■ **Task description**
Please set down only the lines from the one containing "Nube de etiquetas" through the end of the entries below, exactly, minus any pictures.

■ **Material supplied**
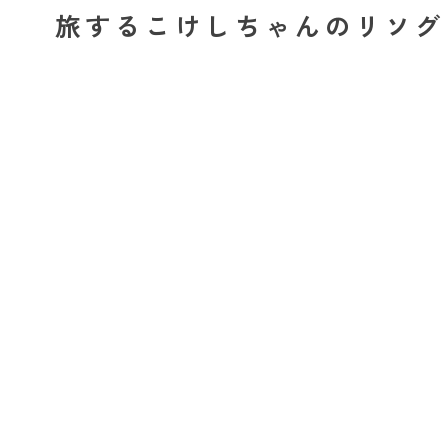
旅するこけしちゃんのリソグ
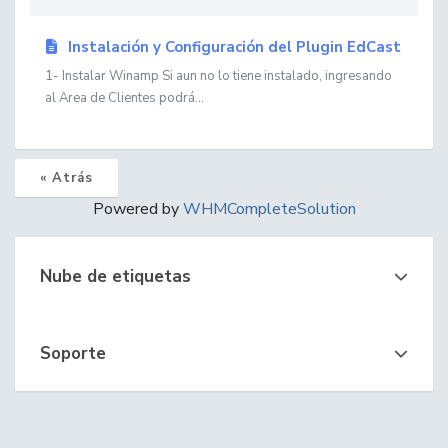
Instalación y Configuración del Plugin EdCast
1- Instalar Winamp Si aun no lo tiene instalado, ingresando
al Area de Clientes podrá...
« Atrás
Powered by
WHMCompleteSolution
Nube de etiquetas
Soporte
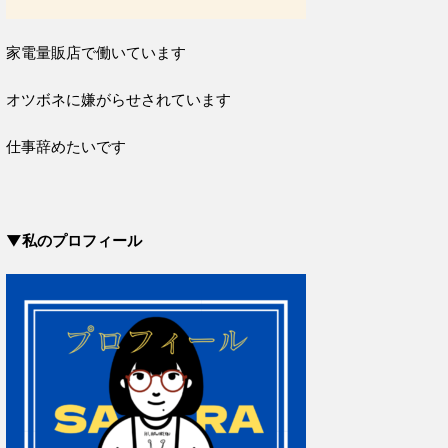
家電量販店で働いています
オツボネに嫌がらせされています
仕事辞めたいです
▼私のプロフィール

■ **Expected answer**
Nube de etiquetas
Soporte
家電量販店で働いています
オツボネに嫌がらせされています
仕事辞めたいです
▼私のプロフィール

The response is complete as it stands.